The sequence of punctuation marks above is what remains of this opening paragraph of our paper (but, to avoid recursion, without the sequence itself) after we remove all of the words. It is perhaps hard to credit that such a minimal sequence encodes any useful information at all; yet it does. In this paper, we investigate the information content of “de-worded” documents, asking questions like the following: Do authors have identifiable punctuation styles (see fig. 1, which was inspired by the visualizations from [4, 3]); if so, can we use them to attribute texts to authors? Do different genres of text differ in their punctuation styles; if so, how? How has punctuation usage evolved over the last few centuries?
In the present paper, we study sequences of punctuation marks (see fig. 1) and the number of words that separate punctuation marks. We use Project Gutenberg [17] to obtain a large literary corpus. We do not attempt to distinguish between an editor’s style and an author’s style for the documents in our corpus; doing so for a large corpus in an automated way is a daunting challenge, and we leave it for future efforts. In our work, we investigate whether it is possible to algorithmically assign documents to their authors, irrespective of the documents’ edition(s). For ease of writing, we associate documents to authors rather than to both authors and editors throughout our paper, although we recognize that a document’s writing and punctuation style can be (and usually is) a product of both.

→ DATA EXTRACT:
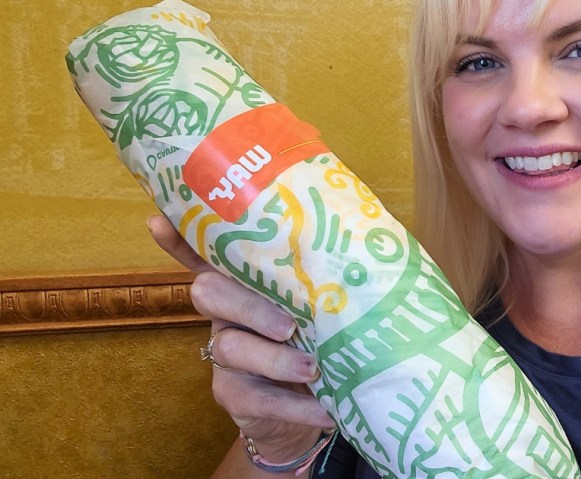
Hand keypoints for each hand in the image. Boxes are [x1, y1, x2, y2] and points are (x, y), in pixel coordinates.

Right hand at [147, 215, 334, 462]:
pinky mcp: (233, 395)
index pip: (208, 255)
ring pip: (231, 347)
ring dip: (276, 360)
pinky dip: (295, 405)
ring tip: (313, 369)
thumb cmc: (323, 342)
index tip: (159, 222)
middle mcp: (226, 313)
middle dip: (249, 306)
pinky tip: (326, 410)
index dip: (181, 240)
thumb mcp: (324, 308)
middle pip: (210, 293)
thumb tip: (363, 245)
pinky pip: (256, 398)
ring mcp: (224, 354)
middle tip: (290, 326)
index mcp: (246, 284)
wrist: (316, 409)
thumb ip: (324, 283)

→ WORK TASK 1:
Answer these questions using the punctuation passage.
(a) Where do the authors get their large literary corpus?
(b) For ease of writing, who do the authors link documents to throughout the paper?
(c) According to the opening paragraph, what is left of that paragraph once all of the words are removed?
→ WORK TASK 2:
Retype the punctuation passage starting at "In the present" and ending at "product of both.".
→ WORK TASK 3:
Decide whether each statement agrees with the punctuation passage. Answer yes or no and quote the words that settle it.
(a) For each document in the corpus, the authors separate the editor's style from the author's style.
(b) The study looks at how many words separate punctuation marks.
(c) One question the paper raises is how punctuation usage has changed over the last few centuries.

→ TASK RESULT 1:
(a) Project Gutenberg.
(b) Authors, rather than both authors and editors.
(c) The sequence of punctuation marks.

→ TASK RESULT 2:
In the present paper, we study sequences of punctuation marks (see fig. 1) and the number of words that separate punctuation marks. We use Project Gutenberg [17] to obtain a large literary corpus. We do not attempt to distinguish between an editor’s style and an author’s style for the documents in our corpus; doing so for a large corpus in an automated way is a daunting challenge, and we leave it for future efforts. In our work, we investigate whether it is possible to algorithmically assign documents to their authors, irrespective of the documents’ edition(s). For ease of writing, we associate documents to authors rather than to both authors and editors throughout our paper, although we recognize that a document’s writing and punctuation style can be (and usually is) a product of both.

→ TASK RESULT 3:
(a) No: "We do not attempt to distinguish between an editor’s style and an author’s style for the documents in our corpus"
(b) Yes: "we study sequences of punctuation marks (see fig. 1) and the number of words that separate punctuation marks"
(c) Yes: "How has punctuation usage evolved over the last few centuries?"